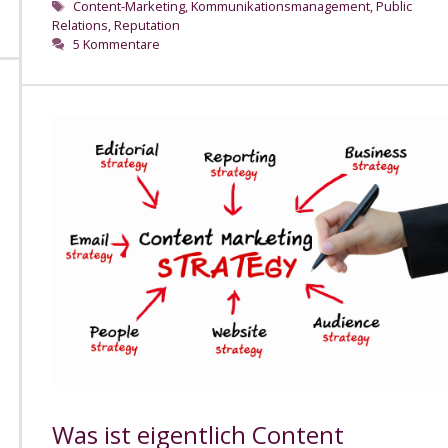
Schlagwörter
Content-Marketing
,
Kommunikationsmanagement
,
Public
Relations
,
Reputation
5 Kommentare
Was ist eigentlich Content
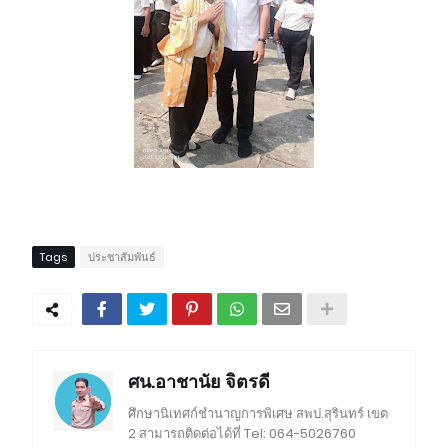
Tags
ประชาสัมพันธ์
ศน.อาชานัย จิตรดี
ศึกษานิเทศก์ชำนาญการพิเศษ สพป.สุรินทร์ เขต
2 สามารถติดต่อได้ที่ Tel: 064-5026760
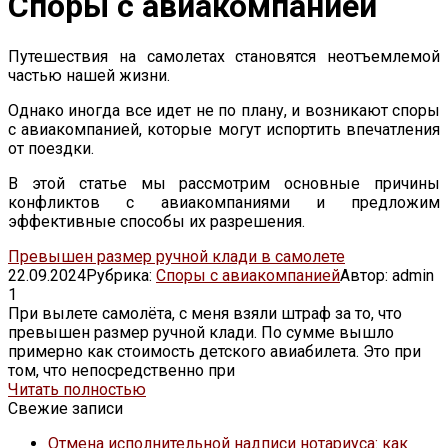
Споры с авиакомпанией
Путешествия на самолетах становятся неотъемлемой
частью нашей жизни.
Однако иногда все идет не по плану, и возникают споры
с авиакомпанией, которые могут испортить впечатления
от поездки.
В этой статье мы рассмотрим основные причины
конфликтов с авиакомпаниями и предложим
эффективные способы их разрешения.
Превышен размер ручной клади в самолете
22.09.2024
Рубрика:
Споры с авиакомпанией
Автор:
admin
1
При вылете самолёта, с меня взяли штраф за то, что
превышен размер ручной клади. По сумме вышло
примерно как стоимость детского авиабилета. Это при
том, что непосредственно при
Читать полностью
Свежие записи
Отмена исполнительной надписи нотариуса: как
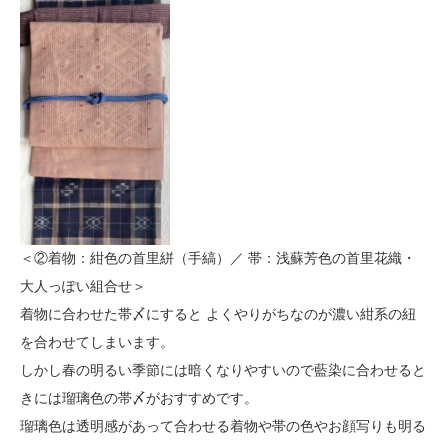
＜②着物：紺色の首里絣（手縞）／ 帯：浅蘇芳色の首里花織・
大人っぽい組合せ＞
着物に合わせた帯〆にすると よくやりがちなのが濃い紺系の紐
を合わせてしまいます。
しかし春の明るい季節には暗くなりやすいので藍染に合わせると
きには瑠璃色の帯〆がおすすめです。
瑠璃色は透明感があって合わせる着物や帯の色やお顔写りも明る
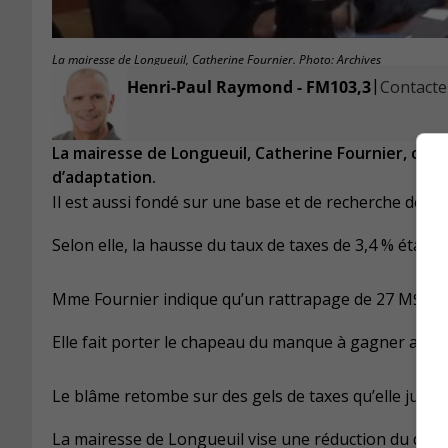
La mairesse de Longueuil, Catherine Fournier. Photo: Archives
|
Henri-Paul Raymond - FM103,3
Contacter
La mairesse de Longueuil, Catherine Fournier, consi
d’adaptation.
Il est aussi fondé sur une base et de recherche de so
Selon elle, la hausse du taux de taxes de 3,4 % était d
Mme Fournier indique qu’un rattrapage de 27 M$ doit
Elle fait porter le chapeau du manque à gagner aux 
Le blâme retombe sur des gels de taxes qu’elle juge à
La mairesse de Longueuil vise une réduction du défic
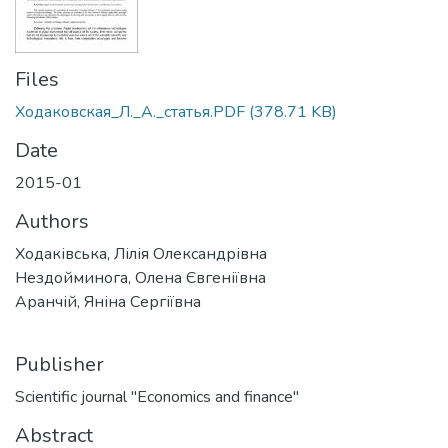
Files
Ходаковская_Л._А._статья.PDF
(378.71 KB)
Date
2015-01
Authors
Ходаківська, Лілія Олександрівна
Нездойминога, Олена Євгеніївна
Аранчій, Яніна Сергіївна
Publisher
Scientific journal "Economics and finance"
Abstract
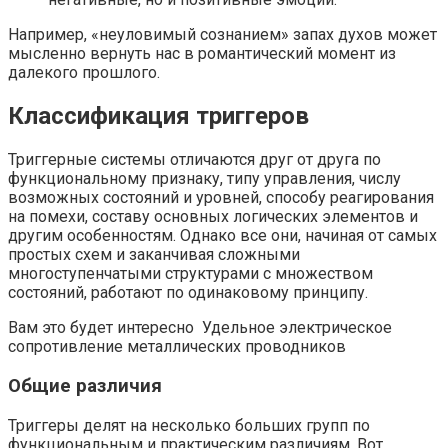
Например, «неуловимый сознанием» запах духов может
мысленно вернуть нас в романтический момент из
далекого прошлого.
Классификация триггеров
Триггерные системы отличаются друг от друга по
функциональному признаку, типу управления, числу
возможных состояний и уровней, способу реагирования
на помехи, составу основных логических элементов и
другим особенностям. Однако все они, начиная от самых
простых схем и заканчивая сложными
многоступенчатыми структурами с множеством
состояний, работают по одинаковому принципу.
Вам это будет интересно Удельное электрическое
сопротивление металлических проводников
Общие различия
Триггеры делят на несколько больших групп по
функциональным и практическим различиям. Вот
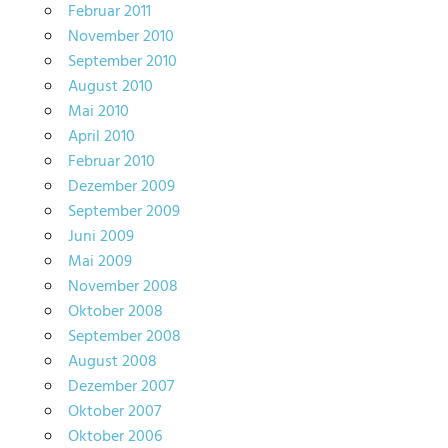
Februar 2011
November 2010
September 2010
August 2010
Mai 2010
April 2010
Februar 2010
Dezember 2009
September 2009
Juni 2009
Mai 2009
November 2008
Oktober 2008
September 2008
August 2008
Dezember 2007
Oktober 2007
Oktober 2006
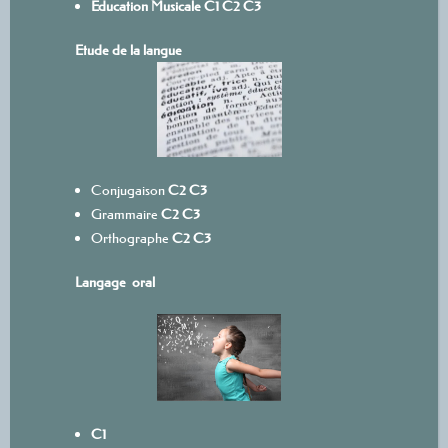
Education Musicale
C1
C2
C3
Etude de la langue
Conjugaison
C2
C3
Grammaire
C2
C3
Orthographe
C2
C3
Langage oral
C1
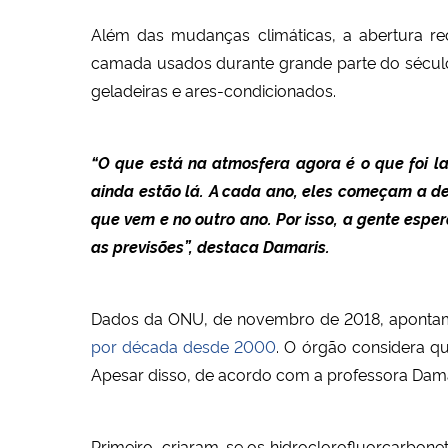
Além das mudanças climáticas, a abertura re
camada usados durante grande parte do sécu
geladeiras e ares-condicionados.
“O que está na atmosfera agora é o que foi l
ainda estão lá. A cada ano, eles começam a des
que vem e no outro ano. Por isso, a gente esp
as previsões”, destaca Damaris.
Dados da ONU, de novembro de 2018, apontam
por década desde 2000
.
O órgão considera que
Apesar disso, de acordo com a professora Damar
Primeiro, criaram-se os hidroclorofluorcarbonet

> _WHAT YOU HAVE TO DO_:
Count the lines in the listing above that include the word "Fournier", and respond with that number alone.

> _YOUR RESPONSE_:
3